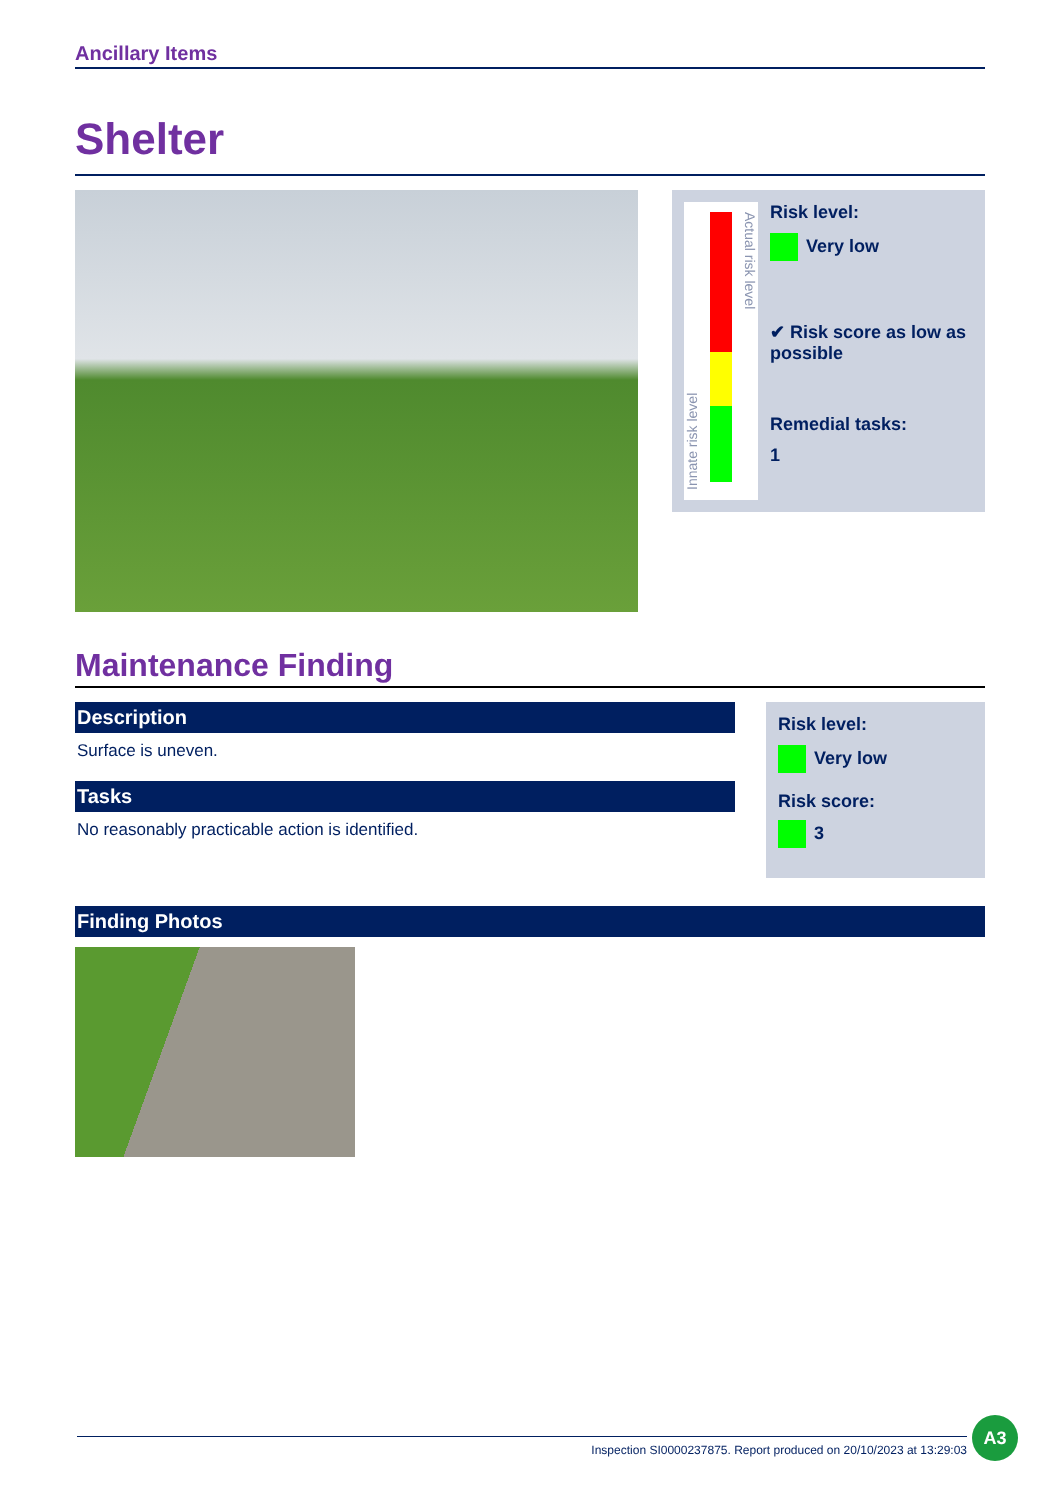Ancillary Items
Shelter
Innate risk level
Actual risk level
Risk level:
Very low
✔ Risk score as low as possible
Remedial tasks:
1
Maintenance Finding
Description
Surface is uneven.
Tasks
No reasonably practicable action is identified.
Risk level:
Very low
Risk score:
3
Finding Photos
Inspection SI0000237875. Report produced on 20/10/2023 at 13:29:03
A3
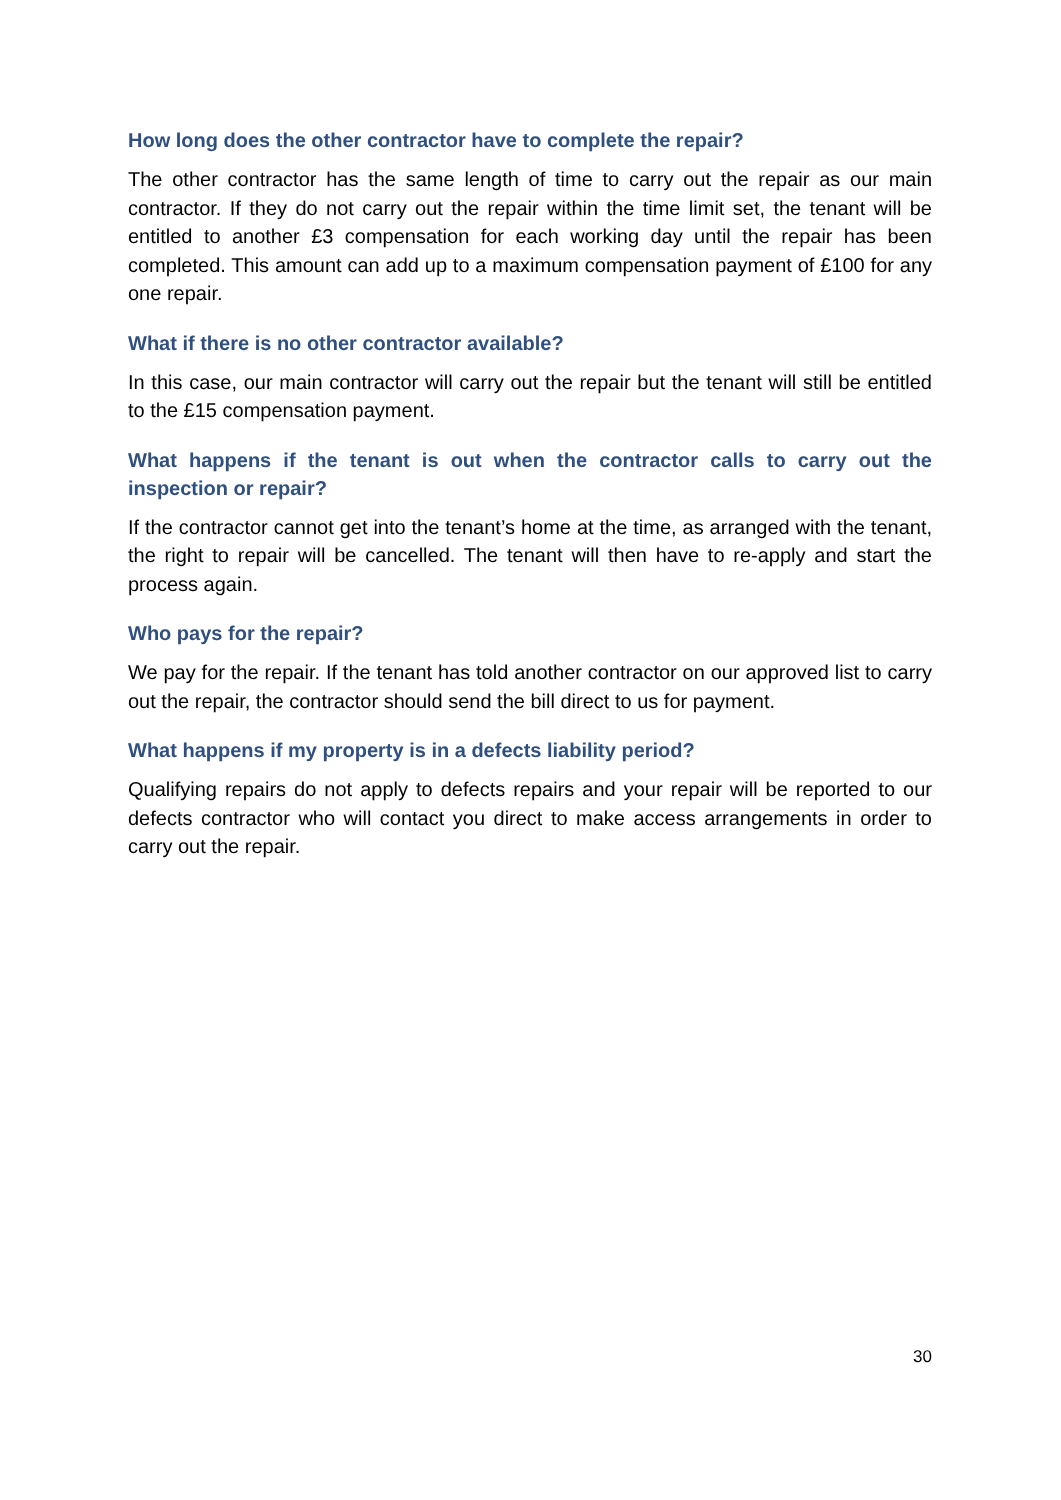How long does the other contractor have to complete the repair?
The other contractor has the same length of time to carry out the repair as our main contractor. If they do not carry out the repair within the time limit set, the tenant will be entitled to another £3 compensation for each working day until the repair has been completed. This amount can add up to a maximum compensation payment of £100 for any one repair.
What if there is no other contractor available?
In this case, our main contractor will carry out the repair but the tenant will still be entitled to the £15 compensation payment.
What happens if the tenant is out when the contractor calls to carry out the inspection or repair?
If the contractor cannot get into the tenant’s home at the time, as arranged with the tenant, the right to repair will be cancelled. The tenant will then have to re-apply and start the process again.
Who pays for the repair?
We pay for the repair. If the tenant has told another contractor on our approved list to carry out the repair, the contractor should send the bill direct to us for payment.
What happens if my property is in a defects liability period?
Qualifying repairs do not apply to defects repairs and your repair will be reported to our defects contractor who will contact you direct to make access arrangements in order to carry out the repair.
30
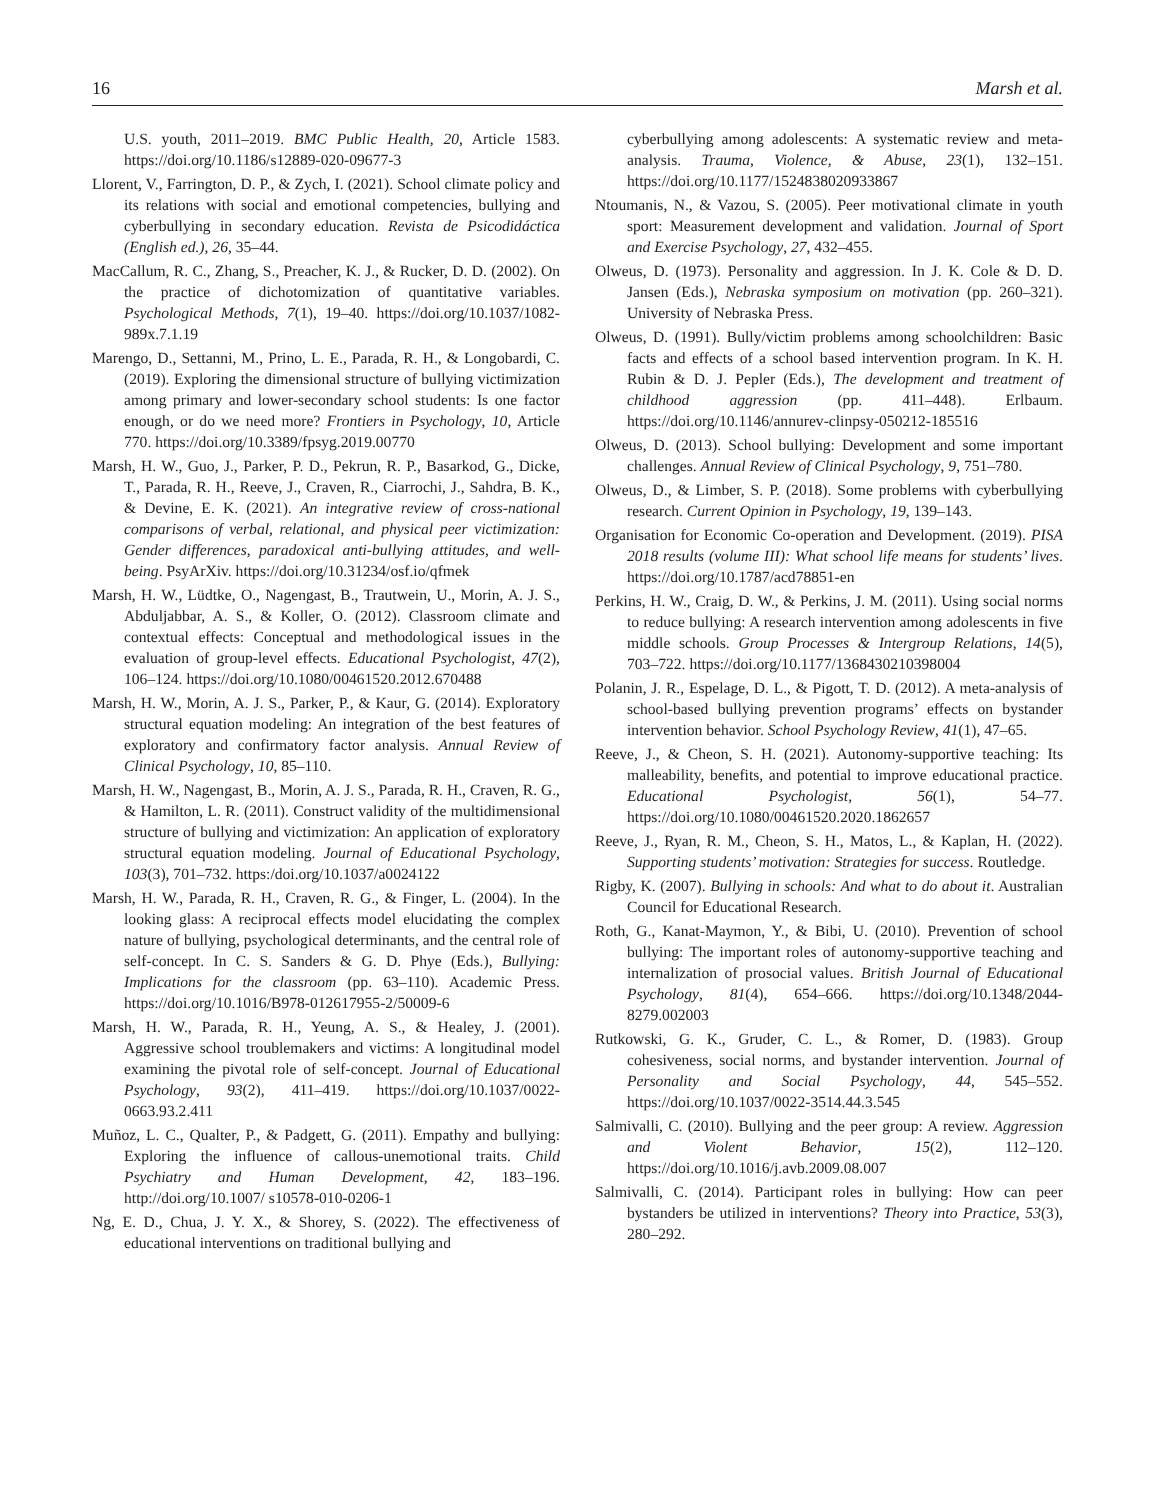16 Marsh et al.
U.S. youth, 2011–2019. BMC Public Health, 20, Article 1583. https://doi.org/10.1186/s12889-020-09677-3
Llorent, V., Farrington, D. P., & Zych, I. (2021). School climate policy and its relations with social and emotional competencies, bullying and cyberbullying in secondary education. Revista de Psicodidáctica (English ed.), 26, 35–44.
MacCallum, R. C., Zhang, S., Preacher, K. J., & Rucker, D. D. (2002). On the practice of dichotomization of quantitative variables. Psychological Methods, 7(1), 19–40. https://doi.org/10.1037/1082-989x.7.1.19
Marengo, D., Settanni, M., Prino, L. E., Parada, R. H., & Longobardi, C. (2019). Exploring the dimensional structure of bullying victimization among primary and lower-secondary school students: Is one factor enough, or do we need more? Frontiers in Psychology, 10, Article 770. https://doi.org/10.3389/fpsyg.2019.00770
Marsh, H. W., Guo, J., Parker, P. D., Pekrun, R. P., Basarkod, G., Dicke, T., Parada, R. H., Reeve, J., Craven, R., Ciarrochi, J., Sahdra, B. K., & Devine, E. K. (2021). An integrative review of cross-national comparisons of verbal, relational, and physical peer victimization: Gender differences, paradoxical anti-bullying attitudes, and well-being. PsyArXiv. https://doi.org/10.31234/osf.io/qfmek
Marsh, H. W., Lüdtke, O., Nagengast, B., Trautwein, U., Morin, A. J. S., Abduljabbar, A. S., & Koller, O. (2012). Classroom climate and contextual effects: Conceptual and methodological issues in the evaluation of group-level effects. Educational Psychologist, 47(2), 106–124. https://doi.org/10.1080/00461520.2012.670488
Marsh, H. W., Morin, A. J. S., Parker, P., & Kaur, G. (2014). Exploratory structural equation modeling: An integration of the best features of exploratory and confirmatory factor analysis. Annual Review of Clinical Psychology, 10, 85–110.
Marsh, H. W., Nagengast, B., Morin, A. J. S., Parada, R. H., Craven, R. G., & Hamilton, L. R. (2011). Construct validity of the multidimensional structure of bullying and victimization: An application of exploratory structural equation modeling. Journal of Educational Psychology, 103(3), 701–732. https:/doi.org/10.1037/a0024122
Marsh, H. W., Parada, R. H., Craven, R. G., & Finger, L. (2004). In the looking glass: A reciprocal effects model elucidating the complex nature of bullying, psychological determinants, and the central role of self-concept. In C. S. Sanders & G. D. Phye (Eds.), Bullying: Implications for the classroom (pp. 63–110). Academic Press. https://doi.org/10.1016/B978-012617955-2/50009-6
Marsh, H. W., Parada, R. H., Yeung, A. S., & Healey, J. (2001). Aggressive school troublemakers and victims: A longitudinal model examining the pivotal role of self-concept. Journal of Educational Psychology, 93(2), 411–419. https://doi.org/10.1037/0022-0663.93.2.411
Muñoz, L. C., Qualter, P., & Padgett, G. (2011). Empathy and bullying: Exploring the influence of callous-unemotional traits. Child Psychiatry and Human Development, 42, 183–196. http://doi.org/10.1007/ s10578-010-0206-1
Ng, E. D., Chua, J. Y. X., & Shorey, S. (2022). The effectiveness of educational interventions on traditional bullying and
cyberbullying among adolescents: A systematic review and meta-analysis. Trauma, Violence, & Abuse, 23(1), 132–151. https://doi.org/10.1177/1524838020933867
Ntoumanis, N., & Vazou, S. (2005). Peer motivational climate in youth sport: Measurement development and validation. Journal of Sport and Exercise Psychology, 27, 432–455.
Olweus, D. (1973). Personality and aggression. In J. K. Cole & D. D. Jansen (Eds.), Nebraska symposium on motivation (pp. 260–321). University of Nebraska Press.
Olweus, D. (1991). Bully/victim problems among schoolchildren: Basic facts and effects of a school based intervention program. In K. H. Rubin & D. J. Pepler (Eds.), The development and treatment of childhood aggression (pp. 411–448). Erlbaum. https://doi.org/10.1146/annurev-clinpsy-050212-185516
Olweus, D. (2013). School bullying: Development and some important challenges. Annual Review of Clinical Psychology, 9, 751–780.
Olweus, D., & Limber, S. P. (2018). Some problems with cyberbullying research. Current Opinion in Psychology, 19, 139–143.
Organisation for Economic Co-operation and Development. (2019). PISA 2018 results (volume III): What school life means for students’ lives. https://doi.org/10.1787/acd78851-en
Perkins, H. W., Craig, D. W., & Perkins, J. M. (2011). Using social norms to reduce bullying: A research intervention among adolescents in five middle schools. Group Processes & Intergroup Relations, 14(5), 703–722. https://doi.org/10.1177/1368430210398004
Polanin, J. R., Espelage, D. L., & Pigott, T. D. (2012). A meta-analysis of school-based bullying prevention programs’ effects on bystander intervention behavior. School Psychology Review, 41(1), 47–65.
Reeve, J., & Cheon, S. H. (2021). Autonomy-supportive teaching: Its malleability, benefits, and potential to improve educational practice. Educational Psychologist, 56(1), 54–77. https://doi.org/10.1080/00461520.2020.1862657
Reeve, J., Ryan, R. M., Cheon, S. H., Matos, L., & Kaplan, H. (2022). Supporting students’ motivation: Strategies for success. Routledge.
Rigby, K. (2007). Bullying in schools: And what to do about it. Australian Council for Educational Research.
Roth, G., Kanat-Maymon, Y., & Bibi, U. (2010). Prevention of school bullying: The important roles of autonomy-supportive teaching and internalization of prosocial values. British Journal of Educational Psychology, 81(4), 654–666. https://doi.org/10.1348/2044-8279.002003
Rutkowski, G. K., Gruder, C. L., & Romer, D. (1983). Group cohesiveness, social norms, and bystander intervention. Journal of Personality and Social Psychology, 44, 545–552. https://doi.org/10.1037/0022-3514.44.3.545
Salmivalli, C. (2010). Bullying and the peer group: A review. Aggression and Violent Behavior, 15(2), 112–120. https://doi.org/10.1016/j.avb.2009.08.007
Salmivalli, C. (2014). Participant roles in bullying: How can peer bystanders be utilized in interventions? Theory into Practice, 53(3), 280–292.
----------
| WHAT IS REQUIRED |
Your answer must be an exact copy of the records above, with no pictures included.

| OUTPUT OF THE EXERCISE |
Ancillary Items
Shelter
Innate risk level
Actual risk level
Risk level:
Very low
✔ Risk score as low as possible
Remedial tasks:
1
Maintenance Finding
Description
Surface is uneven.
Tasks
No reasonably practicable action is identified.
Risk level:
Very low
Risk score:
3
Finding Photos
Inspection SI0000237875. Report produced on 20/10/2023 at 13:29:03
A3
How long does the other contractor have to complete the repair?
The other contractor has the same length of time to carry out the repair as our main contractor. If they do not carry out the repair within the time limit set, the tenant will be entitled to another £3 compensation for each working day until the repair has been completed. This amount can add up to a maximum compensation payment of £100 for any one repair.
What if there is no other contractor available?
In this case, our main contractor will carry out the repair but the tenant will still be entitled to the £15 compensation payment.
What happens if the tenant is out when the contractor calls to carry out the inspection or repair?
If the contractor cannot get into the tenant’s home at the time, as arranged with the tenant, the right to repair will be cancelled. The tenant will then have to re-apply and start the process again.
Who pays for the repair?
We pay for the repair. If the tenant has told another contractor on our approved list to carry out the repair, the contractor should send the bill direct to us for payment.
What happens if my property is in a defects liability period?
Qualifying repairs do not apply to defects repairs and your repair will be reported to our defects contractor who will contact you direct to make access arrangements in order to carry out the repair.
30
16 Marsh et al.
U.S. youth, 2011–2019. BMC Public Health, 20, Article 1583. https://doi.org/10.1186/s12889-020-09677-3
Llorent, V., Farrington, D. P., & Zych, I. (2021). School climate policy and its relations with social and emotional competencies, bullying and cyberbullying in secondary education. Revista de Psicodidáctica (English ed.), 26, 35–44.
MacCallum, R. C., Zhang, S., Preacher, K. J., & Rucker, D. D. (2002). On the practice of dichotomization of quantitative variables. Psychological Methods, 7(1), 19–40. https://doi.org/10.1037/1082-989x.7.1.19
Marengo, D., Settanni, M., Prino, L. E., Parada, R. H., & Longobardi, C. (2019). Exploring the dimensional structure of bullying victimization among primary and lower-secondary school students: Is one factor enough, or do we need more? Frontiers in Psychology, 10, Article 770. https://doi.org/10.3389/fpsyg.2019.00770
Marsh, H. W., Guo, J., Parker, P. D., Pekrun, R. P., Basarkod, G., Dicke, T., Parada, R. H., Reeve, J., Craven, R., Ciarrochi, J., Sahdra, B. K., & Devine, E. K. (2021). An integrative review of cross-national comparisons of verbal, relational, and physical peer victimization: Gender differences, paradoxical anti-bullying attitudes, and well-being. PsyArXiv. https://doi.org/10.31234/osf.io/qfmek
Marsh, H. W., Lüdtke, O., Nagengast, B., Trautwein, U., Morin, A. J. S., Abduljabbar, A. S., & Koller, O. (2012). Classroom climate and contextual effects: Conceptual and methodological issues in the evaluation of group-level effects. Educational Psychologist, 47(2), 106–124. https://doi.org/10.1080/00461520.2012.670488
Marsh, H. W., Morin, A. J. S., Parker, P., & Kaur, G. (2014). Exploratory structural equation modeling: An integration of the best features of exploratory and confirmatory factor analysis. Annual Review of Clinical Psychology, 10, 85–110.
Marsh, H. W., Nagengast, B., Morin, A. J. S., Parada, R. H., Craven, R. G., & Hamilton, L. R. (2011). Construct validity of the multidimensional structure of bullying and victimization: An application of exploratory structural equation modeling. Journal of Educational Psychology, 103(3), 701–732. https:/doi.org/10.1037/a0024122
Marsh, H. W., Parada, R. H., Craven, R. G., & Finger, L. (2004). In the looking glass: A reciprocal effects model elucidating the complex nature of bullying, psychological determinants, and the central role of self-concept. In C. S. Sanders & G. D. Phye (Eds.), Bullying: Implications for the classroom (pp. 63–110). Academic Press. https://doi.org/10.1016/B978-012617955-2/50009-6
Marsh, H. W., Parada, R. H., Yeung, A. S., & Healey, J. (2001). Aggressive school troublemakers and victims: A longitudinal model examining the pivotal role of self-concept. Journal of Educational Psychology, 93(2), 411–419. https://doi.org/10.1037/0022-0663.93.2.411
Muñoz, L. C., Qualter, P., & Padgett, G. (2011). Empathy and bullying: Exploring the influence of callous-unemotional traits. Child Psychiatry and Human Development, 42, 183–196. http://doi.org/10.1007/ s10578-010-0206-1
Ng, E. D., Chua, J. Y. X., & Shorey, S. (2022). The effectiveness of educational interventions on traditional bullying and
cyberbullying among adolescents: A systematic review and meta-analysis. Trauma, Violence, & Abuse, 23(1), 132–151. https://doi.org/10.1177/1524838020933867
Ntoumanis, N., & Vazou, S. (2005). Peer motivational climate in youth sport: Measurement development and validation. Journal of Sport and Exercise Psychology, 27, 432–455.
Olweus, D. (1973). Personality and aggression. In J. K. Cole & D. D. Jansen (Eds.), Nebraska symposium on motivation (pp. 260–321). University of Nebraska Press.
Olweus, D. (1991). Bully/victim problems among schoolchildren: Basic facts and effects of a school based intervention program. In K. H. Rubin & D. J. Pepler (Eds.), The development and treatment of childhood aggression (pp. 411–448). Erlbaum. https://doi.org/10.1146/annurev-clinpsy-050212-185516
Olweus, D. (2013). School bullying: Development and some important challenges. Annual Review of Clinical Psychology, 9, 751–780.
Olweus, D., & Limber, S. P. (2018). Some problems with cyberbullying research. Current Opinion in Psychology, 19, 139–143.
Organisation for Economic Co-operation and Development. (2019). PISA 2018 results (volume III): What school life means for students’ lives. https://doi.org/10.1787/acd78851-en
Perkins, H. W., Craig, D. W., & Perkins, J. M. (2011). Using social norms to reduce bullying: A research intervention among adolescents in five middle schools. Group Processes & Intergroup Relations, 14(5), 703–722. https://doi.org/10.1177/1368430210398004
Polanin, J. R., Espelage, D. L., & Pigott, T. D. (2012). A meta-analysis of school-based bullying prevention programs’ effects on bystander intervention behavior. School Psychology Review, 41(1), 47–65.
Reeve, J., & Cheon, S. H. (2021). Autonomy-supportive teaching: Its malleability, benefits, and potential to improve educational practice. Educational Psychologist, 56(1), 54–77. https://doi.org/10.1080/00461520.2020.1862657
Reeve, J., Ryan, R. M., Cheon, S. H., Matos, L., & Kaplan, H. (2022). Supporting students’ motivation: Strategies for success. Routledge.
Rigby, K. (2007). Bullying in schools: And what to do about it. Australian Council for Educational Research.
Roth, G., Kanat-Maymon, Y., & Bibi, U. (2010). Prevention of school bullying: The important roles of autonomy-supportive teaching and internalization of prosocial values. British Journal of Educational Psychology, 81(4), 654–666. https://doi.org/10.1348/2044-8279.002003
Rutkowski, G. K., Gruder, C. L., & Romer, D. (1983). Group cohesiveness, social norms, and bystander intervention. Journal of Personality and Social Psychology, 44, 545–552. https://doi.org/10.1037/0022-3514.44.3.545
Salmivalli, C. (2010). Bullying and the peer group: A review. Aggression and Violent Behavior, 15(2), 112–120. https://doi.org/10.1016/j.avb.2009.08.007
Salmivalli, C. (2014). Participant roles in bullying: How can peer bystanders be utilized in interventions? Theory into Practice, 53(3), 280–292.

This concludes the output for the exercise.